• What to do: Transcribe the material below word for word, leaving out the pictures.

• Supplied records:
+===+
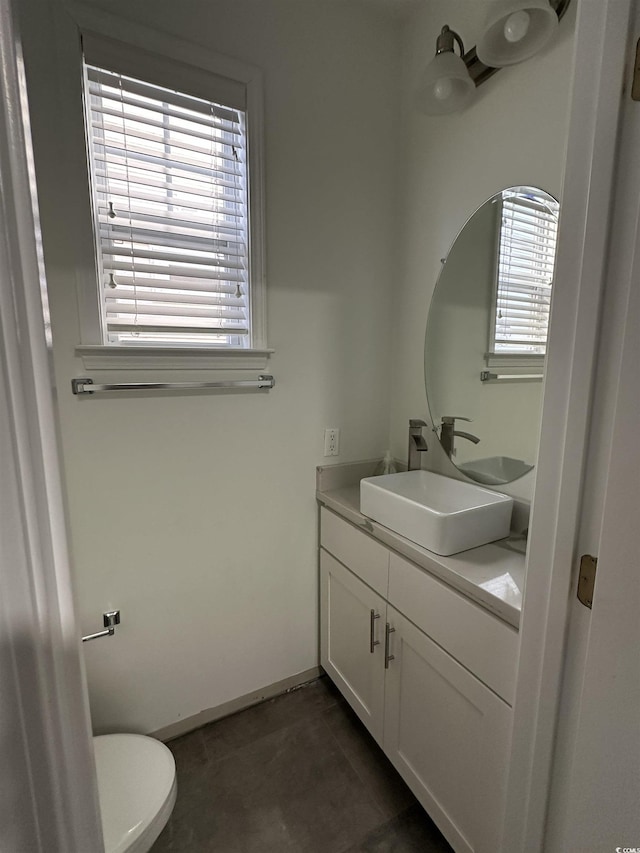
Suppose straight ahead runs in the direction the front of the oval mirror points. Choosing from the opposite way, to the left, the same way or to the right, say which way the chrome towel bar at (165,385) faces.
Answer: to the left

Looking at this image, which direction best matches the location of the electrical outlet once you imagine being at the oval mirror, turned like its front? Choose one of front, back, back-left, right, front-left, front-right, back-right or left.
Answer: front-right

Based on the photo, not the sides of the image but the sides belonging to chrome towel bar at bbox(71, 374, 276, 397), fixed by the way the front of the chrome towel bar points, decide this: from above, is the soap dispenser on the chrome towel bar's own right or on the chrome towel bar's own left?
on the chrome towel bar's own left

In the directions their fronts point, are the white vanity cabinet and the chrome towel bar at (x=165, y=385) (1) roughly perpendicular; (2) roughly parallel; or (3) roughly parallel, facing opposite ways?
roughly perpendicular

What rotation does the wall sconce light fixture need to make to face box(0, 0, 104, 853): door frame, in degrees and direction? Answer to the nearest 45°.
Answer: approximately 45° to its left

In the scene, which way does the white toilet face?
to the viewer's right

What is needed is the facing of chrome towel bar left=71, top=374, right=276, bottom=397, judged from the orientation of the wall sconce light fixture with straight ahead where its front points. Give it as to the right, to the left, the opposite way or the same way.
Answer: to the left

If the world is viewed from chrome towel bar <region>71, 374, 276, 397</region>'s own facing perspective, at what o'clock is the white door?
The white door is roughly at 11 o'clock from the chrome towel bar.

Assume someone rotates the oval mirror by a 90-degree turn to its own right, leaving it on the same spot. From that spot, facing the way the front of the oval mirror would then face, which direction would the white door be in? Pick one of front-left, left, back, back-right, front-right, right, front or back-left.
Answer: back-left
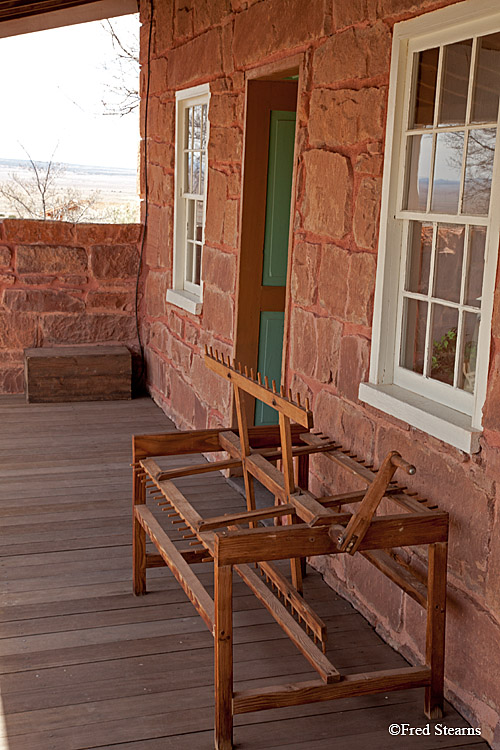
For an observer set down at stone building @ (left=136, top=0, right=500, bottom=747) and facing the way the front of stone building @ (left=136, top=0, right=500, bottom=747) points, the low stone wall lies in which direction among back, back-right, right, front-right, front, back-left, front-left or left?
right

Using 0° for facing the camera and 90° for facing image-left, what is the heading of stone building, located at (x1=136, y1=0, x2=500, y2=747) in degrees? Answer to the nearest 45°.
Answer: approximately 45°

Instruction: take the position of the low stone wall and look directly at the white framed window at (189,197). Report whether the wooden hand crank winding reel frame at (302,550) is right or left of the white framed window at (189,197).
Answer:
+===+
• Answer to this task:
Suppose straight ahead runs in the direction the front of the oval mirror points. Choosing from the opposite way, to the left, the same way or to the right, say which way the chrome towel bar at (165,385) faces.
Answer: to the left

Looking at this image, which direction best matches the location of the electrical outlet once you imagine being at the oval mirror, turned like its front? Choose one of front, back, back-left, right, front-left, front-right, back-right or left.
Answer: front-right

Based on the photo, not the sides of the image but the sides belonging to chrome towel bar at bbox(71, 374, 276, 397), fixed by the way the front of the chrome towel bar points, decide this: from above, is the soap dispenser on the chrome towel bar's own right or on the chrome towel bar's own left?
on the chrome towel bar's own left

In the directions their fronts point, are the white vanity cabinet and the chrome towel bar at (x=165, y=385) (1) roughly perpendicular; (2) roughly parallel; or (3) roughly parallel, facing opposite ways?
roughly perpendicular

What rotation does the wall sconce light fixture need to make to face box(0, 0, 104, 853): door frame, in degrees and direction? Answer to the nearest 45°.
Answer: approximately 45° to its left

In the scene, which way does the white toilet face?
to the viewer's right

What is needed is the facing of chrome towel bar left=71, top=374, right=276, bottom=397, judged from the orientation of the wall sconce light fixture with straight ahead where its front points. Give it as to the right, to the left, the opposite way or the same way.
Answer: to the left

If the world is viewed from chrome towel bar <region>71, 374, 276, 397</region>'s own facing perspective, at what o'clock is the white door?
The white door is roughly at 11 o'clock from the chrome towel bar.

Assume someone rotates the oval mirror by a 90-degree turn to its own right, leaving it on the same spot. From that spot, facing the way the front of the oval mirror would then face, which direction would the white door be in? Pick one of front-left, left, back, back-right, front-right, right, front or back-left.
Answer: back-left
For an observer set down at stone building @ (left=136, top=0, right=500, bottom=747) and facing the way the front of stone building @ (left=136, top=0, right=500, bottom=747) points, the low stone wall lies in which direction among back, back-right, right, front-right, front, back-left, front-left or left?
right

Using 0° for facing the camera and 90° for facing image-left, what is the heading of stone building, located at (x1=136, y1=0, x2=500, y2=747) in degrees? Answer to the nearest 45°.
Answer: approximately 45°

Instruction: take the position of the low stone wall and look directly at the white framed window at (189,197). Report whether the wooden hand crank winding reel frame at (302,550) is right or left of the white framed window at (189,197).
Answer:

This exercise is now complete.